Vervolgens zou men de vraag kunnen stellen of het parlement wel een goede controle kan uitoefenen op zijn eigen wetten. Voordat iemand rechter is, zal hij een heel traject moeten hebben gevolgd: een universitaire juridische opleiding, twee jaar werkervaring opdoen en vervolgens de rechtersopleiding. Hierna wordt van een rechter verwacht dat hij een goed weloverwogen oordeel kan geven bij een juridisch probleem. Het vergt dus een grote mate van deskundigheid om te kunnen beoordelen of een bepaalde wet een mensenrechtenschending tot gevolg heeft of niet. Een Kamerlid van de Tweede Kamer heeft in de meeste gevallen geen juridische opleiding gevolgd, laat staan een rechtersopleiding. Zo wist bijvoorbeeld voormalig Kamerlid Marja Bijsterveld Minister van Onderwijs, Cultuur en Wetenschap te worden na werkzaam te zijn geweest in de gezondheidszorg en later binnen haar partij. Een juridische opleiding ontbreekt. Men kan dus vraagtekens stellen over de capaciteit van de Tweede Kamer om een gedegen controle te kunnen uitoefenen op wetsvoorstellen. Het verschil van opvatting tussen het parlement en de rechters over de vraag of een kraakverbod een ernstige inbreuk op het huisrecht inhoudt, kan dus liggen in het verschil in juridische vaardigheden. Een rechter zal door zijn scholing beter in staat zijn om vast te stellen of een schending gelegitimeerd is.

Ten slotte kan men vraagtekens zetten of eenmaal gesloten mensenrechtenverdragen wel goed worden nageleefd zonder rechterlijke controle.
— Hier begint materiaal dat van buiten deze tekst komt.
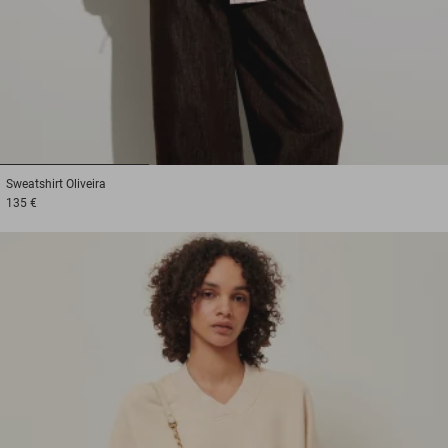
1
2
3
Sweatshirt
Oliveira
135 €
De Nederlandse politiek kenmerkt zich door wisselende meerderheden in het parlement na verkiezingen, waardoor er weinig politieke stabiliteit is. Deze meerderheden hebben de mogelijkheid om hun macht te gebruiken om wetsvoorstellen uit te vaardigen waarbij het niet zo nauw wordt genomen met mensenrechten. De oppositie kan kritiek uitoefenen op deze meerderheid maar zonder genoeg zetels zal er niet veel invloed uitgeoefend kunnen worden. Een voorbeeld is de toegang tot de rechter. Geen enkel weldenkend parlementslid zou een wetsvoorstel indienen waarin expliciet een bepaalde groep in de samenleving wordt uitgesloten van toegang tot de rechtbank. Wat wel een feit is, gezien de huidige bezuinigingen, is dat er een wetsvoorstel wordt ingediend waarin de griffierechten worden verhoogd en rechtsbijstand grotendeels wordt afgeschaft. Het wordt dan voor minder vermogende groepen als schoonmakers, verplegers, beveiligers etc. moeilijk om nog beroep te doen op de rechtspraak. Impliciet worden bepaalde groepen in de maatschappij dan uitgesloten van de toegang tot de rechtbank. Artikel 94 van de grondwet geeft de rechters in Nederland de mogelijkheid mensenrechten in(uit) verdragen te beschermen. De rechter zal de werking van dit soort wetten tegenhouden wanneer deze wetten te ver gaan. Zo konden bijvoorbeeld de politieagenten niet gebruikmaken van hun ontruimingsbevoegdheden totdat de krakers hun ontruiming konden laten toetsen in een kort geding. De rechters ondermijnen dus niet zozeer de democratie maar verstevigen die juist door opportunistische parlementsleden te wijzen op gesloten verdragen waar we ons eerder op democratische wijze aan hebben verbonden. Het staat het parlement immers vrij om te besluiten om ons terug te trekken uit die mensenrechtenverdragen, maar zolang we nog aangesloten zijn bij een verdrag moeten we ons daar ook aan houden.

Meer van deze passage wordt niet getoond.